- _EXERCISE REQUIREMENTS_
• A. According to the article on The Night My Dad Saved Christmas, who directed the film?
• B. Proceed with the article on The Night My Dad Saved Christmas, starting from its final sentence.

- _EXERCISE PASSAGE_

- Theatrical release poster
- Spanish: La Navidad en sus manos
- Directed by: Joaquín Mazón
- Screenplay by: Daniel Monedero; Francisco Arnal;
- Produced by: Kiko Martínez; María Luisa Gutiérrez; Álvaro Ariza;
- Starring: Santiago Segura; Ernesto Sevilla; Unax Hayden; Pablo Chiapella; María Botto; Paulina Dávila; Vadhir Derbez; Joaquín Reyes; Emilio Gavira;
- Cinematography: Alfonso Segura
- Edited by: Jani Madrileño
- Music by: Francisco Lorenzo Alonso
- Production companies: La Navidad en sus manos AIE; Nadie es perfecto; Esto también pasará Producciones; Bowfinger International Pictures; SDB Films;
- Distributed by: A Contracorriente Films
- Release dates: October 2023 (Seminci); 1 December 2023 (Spain);
- Countries: Spain; Mexico;
- Language: Spanish
- Box office: €3.4 million

= The Night My Dad Saved Christmas =

The Night My Dad Saved Christmas (La Navidad en sus manos) is a 2023 Spanish-Mexican Christmas comedy film directed by Joaquín Mazón from a screenplay by Francisco Arnal and Daniel Monedero which stars Santiago Segura and Ernesto Sevilla.

- _ENTRIES PROVIDED_
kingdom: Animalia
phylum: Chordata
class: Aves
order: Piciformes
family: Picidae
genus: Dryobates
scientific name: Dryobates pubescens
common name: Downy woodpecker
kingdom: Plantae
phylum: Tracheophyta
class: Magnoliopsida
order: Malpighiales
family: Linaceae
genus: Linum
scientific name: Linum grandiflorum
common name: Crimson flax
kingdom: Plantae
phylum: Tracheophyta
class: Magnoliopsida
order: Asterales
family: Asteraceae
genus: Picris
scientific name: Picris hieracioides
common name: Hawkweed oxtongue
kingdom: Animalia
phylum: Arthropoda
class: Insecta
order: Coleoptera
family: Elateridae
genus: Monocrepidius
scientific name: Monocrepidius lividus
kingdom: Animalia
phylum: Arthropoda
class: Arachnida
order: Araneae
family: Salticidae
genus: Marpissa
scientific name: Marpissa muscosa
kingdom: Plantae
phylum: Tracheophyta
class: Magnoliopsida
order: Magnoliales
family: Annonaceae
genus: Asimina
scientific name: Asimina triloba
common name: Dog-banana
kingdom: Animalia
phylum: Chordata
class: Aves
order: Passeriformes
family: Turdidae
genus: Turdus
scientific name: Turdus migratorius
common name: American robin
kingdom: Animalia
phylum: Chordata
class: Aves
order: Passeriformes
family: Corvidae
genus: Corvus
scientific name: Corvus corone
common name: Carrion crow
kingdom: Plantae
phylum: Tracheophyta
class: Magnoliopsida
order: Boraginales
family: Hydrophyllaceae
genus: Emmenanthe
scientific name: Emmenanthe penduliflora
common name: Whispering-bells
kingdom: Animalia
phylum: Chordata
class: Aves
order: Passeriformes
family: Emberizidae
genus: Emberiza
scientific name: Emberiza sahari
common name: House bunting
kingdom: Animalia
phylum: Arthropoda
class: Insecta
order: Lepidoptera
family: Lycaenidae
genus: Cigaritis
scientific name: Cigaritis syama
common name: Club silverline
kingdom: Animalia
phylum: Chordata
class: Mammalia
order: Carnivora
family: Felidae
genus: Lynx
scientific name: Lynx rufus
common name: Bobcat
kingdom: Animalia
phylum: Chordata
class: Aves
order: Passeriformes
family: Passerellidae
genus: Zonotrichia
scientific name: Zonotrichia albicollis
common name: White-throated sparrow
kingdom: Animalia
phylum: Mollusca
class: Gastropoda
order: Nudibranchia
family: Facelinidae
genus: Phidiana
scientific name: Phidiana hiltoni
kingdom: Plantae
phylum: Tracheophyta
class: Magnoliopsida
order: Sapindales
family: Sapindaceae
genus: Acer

- _TASK RESPONSES_
• A. Joaquín Mazón

• B.
== Plot ==
Before Christmas, Father Christmas is injured in an accident in Madrid, and his hospital roommate, Salva, steps in to replace Santa so he can save Christmas Day and get his family back.

== Production ==
A Spanish-Mexican co-production, the film was produced by La Navidad en sus manos AIE, Nadie es perfecto, Esto también pasará Producciones and Bowfinger International Pictures alongside SDB Films. It had the association of BTF Media, AF Films and Mogambo, the participation of RTVE, Movistar Plus+, and Crea SGR, and backing from Ayuntamiento de Madrid, the Madrid regional administration, and ICAA.

== Release ==
The film was programmed to have its world premiere in the 'Miniminci' section of the 68th Valladolid International Film Festival. Distributed by A Contracorriente Films, it was released theatrically in Spain on 1 December 2023.

== Reception ==
Enid Román Almansa of Cinemanía rated the film 2½ out of 5 stars, writing in the verdict that the statement "Santiago Segura is Father Christmas" speaks for itself.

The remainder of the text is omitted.